Greatest Generation 2.0

The two main options for Wednesday morning seem to be: 1. sulk or 2. start building the movement that's going to save our country.

Many commentators, from Thomas Friedman on down the line, have written about the need for a Greatest Generation 2.0. But what would it look like? How do we begin to build it? When will know that our transformation from iPod-listening, hapless consumers to community-builder-nation-rescuers has taken place?

Other generations have been called into service by the President. Repeat after me: "Ask not what your country can do for you, ask what you can do for your country." Yet, while Obama called the country together during the election - "we're the ones we've been waiting for" - he left the public outside the gates of 1600 Pennsylvania Avenue. Watching the White House scramble to fire up their base before Tuesday's election makes the last year's failure to speak directly to the American people all the more evident.

No, it looks like Greatest Generation 2.0 will have to come from the bottom up and from the outside in. As citizens worried about the direction our country is headed in and conscious of the interconnected challenges we face, it's going to be up to us to figure out how to come together once again around a common purpose.

So, in the spirit of oversimplification and broad generalization, here's the five step plan to firing up a new generation that can save our country (and the planet):

First, articulate a set of common values. Let's keep this short and simple: in America, we solve problems. We believe in freedom, equality, and a better future for our children. We know that our government was built "for the people and by the people," not for the corporations that have polluted our nation and corrupted our politicians. And we have a plan to fix our country: an Innovation Agenda centered on building a clean energy economy to create jobs and cut pollution; investing in our schools to train a new generation of scientists and engineers; and ending the corporate influence in Washington, DC that's holding our entire country back. 

Second, mobilize a movement around this vision. We'll need some passionate spokespeople to rally citizens around our vision. Writers and thinkers will articulate our common values. Economists, business leaders, and policymakers will debate how to achieve our goals. Artists and musicians will inspire us with their work. Community organizers will lay out a pathway for everyone to get involved. And step-by-step we'll build the sense of a growing swell, a wave that lifts all boats.

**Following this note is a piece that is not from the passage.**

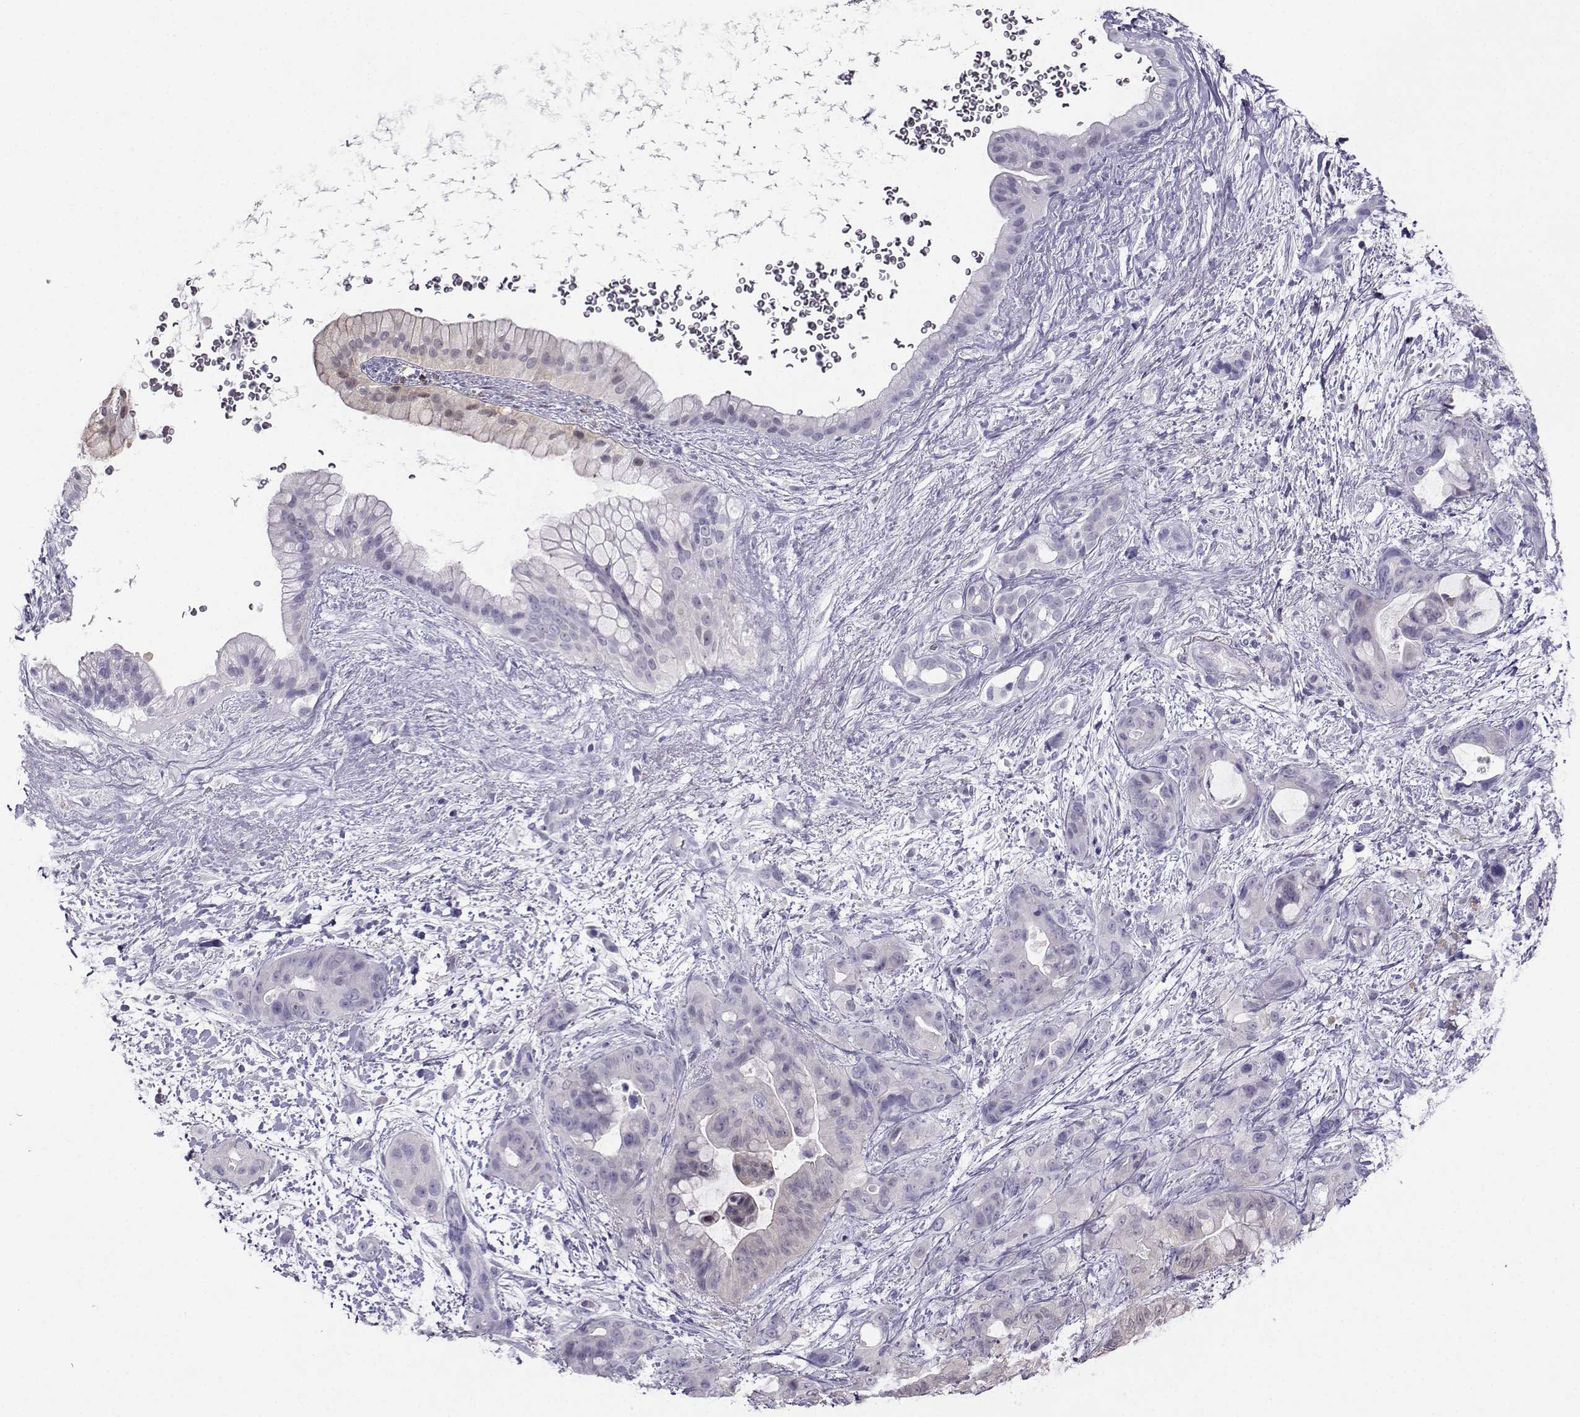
{"staining": {"intensity": "weak", "quantity": "<25%", "location": "cytoplasmic/membranous"}, "tissue": "pancreatic cancer", "cell_type": "Tumor cells", "image_type": "cancer", "snomed": [{"axis": "morphology", "description": "Adenocarcinoma, NOS"}, {"axis": "topography", "description": "Pancreas"}], "caption": "Tumor cells are negative for protein expression in human pancreatic cancer (adenocarcinoma).", "gene": "PGK1", "patient": {"sex": "male", "age": 71}}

Third, get to work repairing our communities. Since we're about solving problems and getting to work, let's root this movement in our communities. We don't have the time to wait around for government or corporations to ride to the rescue, we're going to have to get this done ourselves. We'll give people clear ways to build a movement at the local level. Perhaps planting a Victory Garden volunteering at the local school, organizing a mass bike ride every month, raising money for a new job training center, and more. We'll tie these efforts together online, creating a sense of community and momentum.

Fourth, push back the corporations that have stolen our government. Politicians should be running in the opposite direction when a corporate lobbyist comes their way. We did it with Big Tobacco and we can do it again with Big Oil, Big Coal, and their cronies at the US Chamber of Commerce who are actively trying to beat back the clean energy economy and sound investments we know are necessary. Let's force every politician sign a pledge that they won't accept another dollar from an oil or coal company. We'll start local and build up to Congress. Sign up enough politicians, watch them get nervous about their re-elections, and campaign finance reform will be an easier pill for them to swallow.

Fifth, elect the politicians we need to help us speed up the changes we need to see. Change is going to come from the bottom up, but it's going to have to get implemented from the top down as well. Come Tuesday, there's going to be just two years until the 2012 election. Our movement is going to sweep that election in a major way. The local groups we've created across the country will put aside their hammers and shovels and pick up their clipboards and phones. Instead of putting into office corporate lap-dogs who deny basic physics and refuse to invest in our country's future, we're going to elect a new generation of politicians who understand the role government can play in helping spark innovation. Politicians who are committed to rebuilding America with a clean energy economy. Leaders who know that the best foreign policy is one that helps people, not bomb them. 

Simple, huh? Look, there's going to be no shortage of post-mortems and hand-wringing after the election on Tuesday. Our country is in a bad place at the moment and it's going to take a hell of a lot more work to get us back on the right track. Whoever told you hope and change were easy may have been trying to sell you something.

But, I still remember hearing "I Have a Dream" or Kind of Blue for the first time. I know what it's like to lose your breath at sunrise over New Mexico, all fire and space and possibility. I still ride the subway in Manhattan and revel in the sound and color of our diversity, hurtling together down the track.  And I try and feel that sense of possibility again, that uplift of a wave just as it begins to rise.

We're not going to fix the country because it's easy, we're going to do it because it's hard. Because as a nation, we may all be in need of a little redemption.

So on Wednesday morning, let's get started. Write, speak, and share. Get the discussion going. Look for those sparks that can grow and spread. Tell the organizers and activists you know to start working together, to start sharing ideas. Be ready for the wave as it comes. Hope is a verb, let's put it to work.